By Melissa Maerz
Spin, July 2005
15:
Liz Phair
Exile in Guyville
Matador, 1993
When indie-minded label execs went searching for America, Liz Phair told them, “You’re looking at it, babe.” An upwardly mobile slacker who taught herself to play guitar, the 5’2″ Midwesterner stood for something unmistakably patriotic: the idea that an artist who defended her DIY ideals never had to apologize for wanting to make shitloads of money.
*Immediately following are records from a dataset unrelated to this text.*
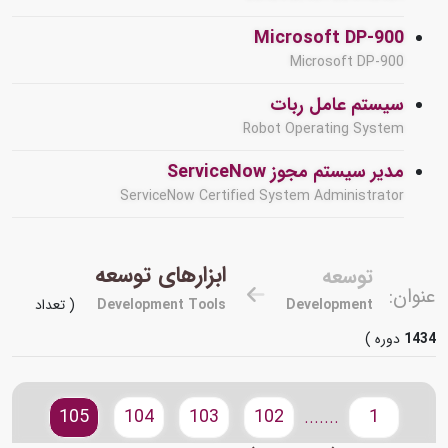
Microsoft DP-900
Microsoft DP-900
سیستم عامل ربات
Robot Operating System
مدیر سیستم مجوز ServiceNow
ServiceNow Certified System Administrator
ابزارهای توسعه
توسعه
عنوان:
Development
Development Tools
( تعداد
1434
دوره )
105
104
103
102
1
.......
In fact, she boldly cashed her first Matador check at the expense of those who popularized that dream: Guyville was a song-by-song response to the Rolling Stones’ Exile on Main St. and a direct missive against the Chicago scenesters who treated her like a band girlfriend. “My record was a literal deconstruction of the male rock paradigm,” Phair says. “Plus, I could barely play guitar or sing, which was very fetching back then.”
Guyville’s untrained musicianship and antistructuralist arrangements sounded like a form of social protest, and Phair’s lack of techie-speak chops became a creative advantage in the studio. “Since Liz was a painter, she would use visuals to describe the sound she wanted,” recalls producer Brad Wood. “The main guitar on ‘Mesmerizing’ was supposed to sound dark brown.” With short-circuiting amp buzz and muddy strumming doodled in the margins of each song, Guyville was a commercial success that sounded as if it came from a psychological underground — from the id of a “blowjob queen” whose idea of gender equality was a man who would “circle the cherry” in return. The album was, in other words, one big secret unearthed onto alt-rock’s expanding Main Street, made all the more subversive by the Rolling Stones never acknowledging its existence. Says Phair: “I think they think I did something bad.”